═══ DATA EXTRACTS

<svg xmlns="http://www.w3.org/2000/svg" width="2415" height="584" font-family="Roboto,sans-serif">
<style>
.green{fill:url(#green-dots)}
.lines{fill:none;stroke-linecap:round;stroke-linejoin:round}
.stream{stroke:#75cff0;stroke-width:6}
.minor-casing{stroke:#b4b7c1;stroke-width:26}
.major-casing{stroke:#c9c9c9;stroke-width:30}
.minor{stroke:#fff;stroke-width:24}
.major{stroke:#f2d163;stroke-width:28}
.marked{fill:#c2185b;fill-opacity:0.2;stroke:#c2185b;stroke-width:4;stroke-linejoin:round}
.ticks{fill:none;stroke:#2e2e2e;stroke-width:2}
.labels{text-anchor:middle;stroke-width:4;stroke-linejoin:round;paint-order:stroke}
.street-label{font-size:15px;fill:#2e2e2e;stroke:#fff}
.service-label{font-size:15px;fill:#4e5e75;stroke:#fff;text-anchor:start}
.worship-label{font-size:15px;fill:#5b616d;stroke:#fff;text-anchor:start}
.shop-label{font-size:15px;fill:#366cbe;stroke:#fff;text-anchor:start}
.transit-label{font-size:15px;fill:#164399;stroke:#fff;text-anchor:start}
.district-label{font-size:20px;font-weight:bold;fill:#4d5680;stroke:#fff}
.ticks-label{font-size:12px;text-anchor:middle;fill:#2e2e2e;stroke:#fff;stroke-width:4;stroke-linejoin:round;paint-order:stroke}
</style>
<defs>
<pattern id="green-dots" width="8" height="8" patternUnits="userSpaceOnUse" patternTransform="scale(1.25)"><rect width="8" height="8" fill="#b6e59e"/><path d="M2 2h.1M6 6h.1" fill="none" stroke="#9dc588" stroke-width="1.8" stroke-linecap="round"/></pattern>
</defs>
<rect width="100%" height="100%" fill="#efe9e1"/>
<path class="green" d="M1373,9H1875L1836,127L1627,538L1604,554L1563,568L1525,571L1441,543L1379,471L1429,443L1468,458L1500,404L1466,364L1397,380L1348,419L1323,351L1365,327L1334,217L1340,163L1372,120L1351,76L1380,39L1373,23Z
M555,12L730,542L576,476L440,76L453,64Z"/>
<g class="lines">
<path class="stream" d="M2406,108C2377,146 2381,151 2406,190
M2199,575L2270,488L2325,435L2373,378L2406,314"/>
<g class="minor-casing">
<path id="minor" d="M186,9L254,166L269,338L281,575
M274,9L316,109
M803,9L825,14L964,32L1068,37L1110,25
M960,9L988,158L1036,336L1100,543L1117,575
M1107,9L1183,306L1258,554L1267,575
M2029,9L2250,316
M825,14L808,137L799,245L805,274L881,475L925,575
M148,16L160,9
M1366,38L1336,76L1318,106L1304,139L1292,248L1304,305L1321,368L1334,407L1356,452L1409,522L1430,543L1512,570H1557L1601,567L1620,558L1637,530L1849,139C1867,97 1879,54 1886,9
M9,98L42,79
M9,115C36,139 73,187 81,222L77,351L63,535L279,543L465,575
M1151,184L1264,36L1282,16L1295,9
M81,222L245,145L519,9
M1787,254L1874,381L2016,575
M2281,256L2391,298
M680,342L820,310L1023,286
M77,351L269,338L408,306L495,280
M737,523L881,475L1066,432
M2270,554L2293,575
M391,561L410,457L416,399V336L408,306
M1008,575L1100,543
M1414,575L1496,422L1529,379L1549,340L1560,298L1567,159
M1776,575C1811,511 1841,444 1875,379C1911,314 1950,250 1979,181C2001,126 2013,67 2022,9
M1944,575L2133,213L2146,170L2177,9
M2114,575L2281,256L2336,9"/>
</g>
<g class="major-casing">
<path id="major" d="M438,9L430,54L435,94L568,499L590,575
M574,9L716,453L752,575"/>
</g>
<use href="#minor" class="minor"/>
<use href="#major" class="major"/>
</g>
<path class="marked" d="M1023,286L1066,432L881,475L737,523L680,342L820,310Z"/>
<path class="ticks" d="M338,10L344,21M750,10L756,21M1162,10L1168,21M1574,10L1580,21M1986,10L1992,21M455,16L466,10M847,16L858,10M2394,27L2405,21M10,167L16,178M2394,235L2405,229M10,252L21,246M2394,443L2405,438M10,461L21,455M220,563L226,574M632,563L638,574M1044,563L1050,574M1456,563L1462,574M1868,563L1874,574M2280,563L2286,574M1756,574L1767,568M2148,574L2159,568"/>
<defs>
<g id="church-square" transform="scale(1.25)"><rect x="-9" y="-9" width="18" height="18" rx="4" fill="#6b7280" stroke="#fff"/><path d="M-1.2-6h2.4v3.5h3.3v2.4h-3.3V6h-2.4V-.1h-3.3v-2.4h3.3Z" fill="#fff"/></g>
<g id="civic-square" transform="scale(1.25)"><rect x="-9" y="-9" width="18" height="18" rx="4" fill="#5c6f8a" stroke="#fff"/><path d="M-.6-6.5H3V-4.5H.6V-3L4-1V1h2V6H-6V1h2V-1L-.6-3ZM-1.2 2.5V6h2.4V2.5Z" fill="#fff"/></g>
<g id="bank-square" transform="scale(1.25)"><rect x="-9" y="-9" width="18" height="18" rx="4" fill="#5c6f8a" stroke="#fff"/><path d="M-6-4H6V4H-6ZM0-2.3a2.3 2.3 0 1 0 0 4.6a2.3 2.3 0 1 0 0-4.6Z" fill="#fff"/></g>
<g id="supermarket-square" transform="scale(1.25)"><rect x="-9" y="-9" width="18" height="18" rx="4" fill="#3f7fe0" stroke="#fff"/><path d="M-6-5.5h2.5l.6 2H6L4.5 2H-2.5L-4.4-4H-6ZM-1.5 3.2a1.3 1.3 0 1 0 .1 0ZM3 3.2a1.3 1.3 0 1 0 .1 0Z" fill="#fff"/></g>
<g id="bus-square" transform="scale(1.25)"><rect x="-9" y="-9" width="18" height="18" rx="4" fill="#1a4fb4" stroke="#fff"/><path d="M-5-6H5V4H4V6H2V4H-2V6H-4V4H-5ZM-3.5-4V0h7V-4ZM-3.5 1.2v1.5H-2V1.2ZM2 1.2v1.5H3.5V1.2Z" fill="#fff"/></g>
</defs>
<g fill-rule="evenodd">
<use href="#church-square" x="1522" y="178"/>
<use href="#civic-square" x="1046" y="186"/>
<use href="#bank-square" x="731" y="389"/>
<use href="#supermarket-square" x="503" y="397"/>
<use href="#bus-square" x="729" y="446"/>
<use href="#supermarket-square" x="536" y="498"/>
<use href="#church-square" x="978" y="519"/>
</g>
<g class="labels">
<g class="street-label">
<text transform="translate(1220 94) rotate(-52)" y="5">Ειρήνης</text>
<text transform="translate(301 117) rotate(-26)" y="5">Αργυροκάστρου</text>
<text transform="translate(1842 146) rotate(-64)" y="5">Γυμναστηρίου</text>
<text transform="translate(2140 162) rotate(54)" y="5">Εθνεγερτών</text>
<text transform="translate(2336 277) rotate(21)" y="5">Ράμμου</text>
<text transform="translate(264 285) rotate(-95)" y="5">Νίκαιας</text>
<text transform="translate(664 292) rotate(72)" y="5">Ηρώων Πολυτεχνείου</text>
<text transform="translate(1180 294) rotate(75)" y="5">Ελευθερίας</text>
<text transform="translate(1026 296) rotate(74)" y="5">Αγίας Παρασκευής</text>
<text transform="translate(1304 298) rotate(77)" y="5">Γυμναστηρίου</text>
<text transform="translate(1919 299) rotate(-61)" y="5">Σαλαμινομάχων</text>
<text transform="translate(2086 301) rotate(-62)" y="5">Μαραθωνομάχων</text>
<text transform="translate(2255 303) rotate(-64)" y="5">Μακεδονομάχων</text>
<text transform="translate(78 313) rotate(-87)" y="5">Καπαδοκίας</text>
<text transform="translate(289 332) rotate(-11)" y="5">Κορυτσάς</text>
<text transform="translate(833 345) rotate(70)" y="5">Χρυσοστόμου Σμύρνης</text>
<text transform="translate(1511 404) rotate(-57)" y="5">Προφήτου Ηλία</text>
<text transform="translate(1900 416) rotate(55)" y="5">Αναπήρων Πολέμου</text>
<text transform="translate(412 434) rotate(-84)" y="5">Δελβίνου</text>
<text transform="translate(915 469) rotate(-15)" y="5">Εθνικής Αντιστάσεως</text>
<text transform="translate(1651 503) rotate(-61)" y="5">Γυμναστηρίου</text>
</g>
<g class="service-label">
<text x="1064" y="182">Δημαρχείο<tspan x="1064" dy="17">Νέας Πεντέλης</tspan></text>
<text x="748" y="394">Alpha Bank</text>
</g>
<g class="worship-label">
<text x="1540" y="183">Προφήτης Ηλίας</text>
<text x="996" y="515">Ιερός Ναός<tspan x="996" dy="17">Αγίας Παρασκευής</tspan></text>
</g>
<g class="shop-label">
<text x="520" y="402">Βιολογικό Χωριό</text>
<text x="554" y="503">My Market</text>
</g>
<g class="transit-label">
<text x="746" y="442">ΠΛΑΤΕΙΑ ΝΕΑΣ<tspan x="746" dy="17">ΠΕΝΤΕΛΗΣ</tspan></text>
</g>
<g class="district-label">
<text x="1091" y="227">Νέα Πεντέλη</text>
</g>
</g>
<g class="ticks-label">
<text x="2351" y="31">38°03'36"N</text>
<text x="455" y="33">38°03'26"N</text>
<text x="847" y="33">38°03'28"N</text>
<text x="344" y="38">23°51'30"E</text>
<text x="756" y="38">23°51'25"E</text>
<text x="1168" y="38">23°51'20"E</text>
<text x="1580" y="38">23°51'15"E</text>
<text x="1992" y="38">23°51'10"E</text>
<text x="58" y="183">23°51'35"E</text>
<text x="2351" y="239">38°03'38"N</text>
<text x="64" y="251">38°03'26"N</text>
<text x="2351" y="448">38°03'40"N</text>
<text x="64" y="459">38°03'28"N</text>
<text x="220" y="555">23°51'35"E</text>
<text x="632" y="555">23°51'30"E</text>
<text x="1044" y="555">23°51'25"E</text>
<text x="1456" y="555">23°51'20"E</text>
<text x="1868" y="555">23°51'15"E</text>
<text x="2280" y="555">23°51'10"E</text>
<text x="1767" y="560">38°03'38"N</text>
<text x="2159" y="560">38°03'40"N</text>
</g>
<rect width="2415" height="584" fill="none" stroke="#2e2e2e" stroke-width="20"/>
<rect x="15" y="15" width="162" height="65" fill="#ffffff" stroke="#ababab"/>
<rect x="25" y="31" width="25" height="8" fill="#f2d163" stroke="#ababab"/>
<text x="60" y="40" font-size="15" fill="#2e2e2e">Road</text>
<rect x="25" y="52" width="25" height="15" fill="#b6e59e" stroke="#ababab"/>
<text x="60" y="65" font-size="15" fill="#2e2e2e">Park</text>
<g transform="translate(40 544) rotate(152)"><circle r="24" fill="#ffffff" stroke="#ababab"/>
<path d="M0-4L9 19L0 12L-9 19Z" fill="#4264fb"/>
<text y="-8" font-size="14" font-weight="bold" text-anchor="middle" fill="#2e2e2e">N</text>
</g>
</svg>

══════

WORK TASK –
Wherever the string "lines" occurs in the entries, copy that whole line.

PROBLEM SOLUTION –
.lines{fill:none;stroke-linecap:round;stroke-linejoin:round}
<g class="lines">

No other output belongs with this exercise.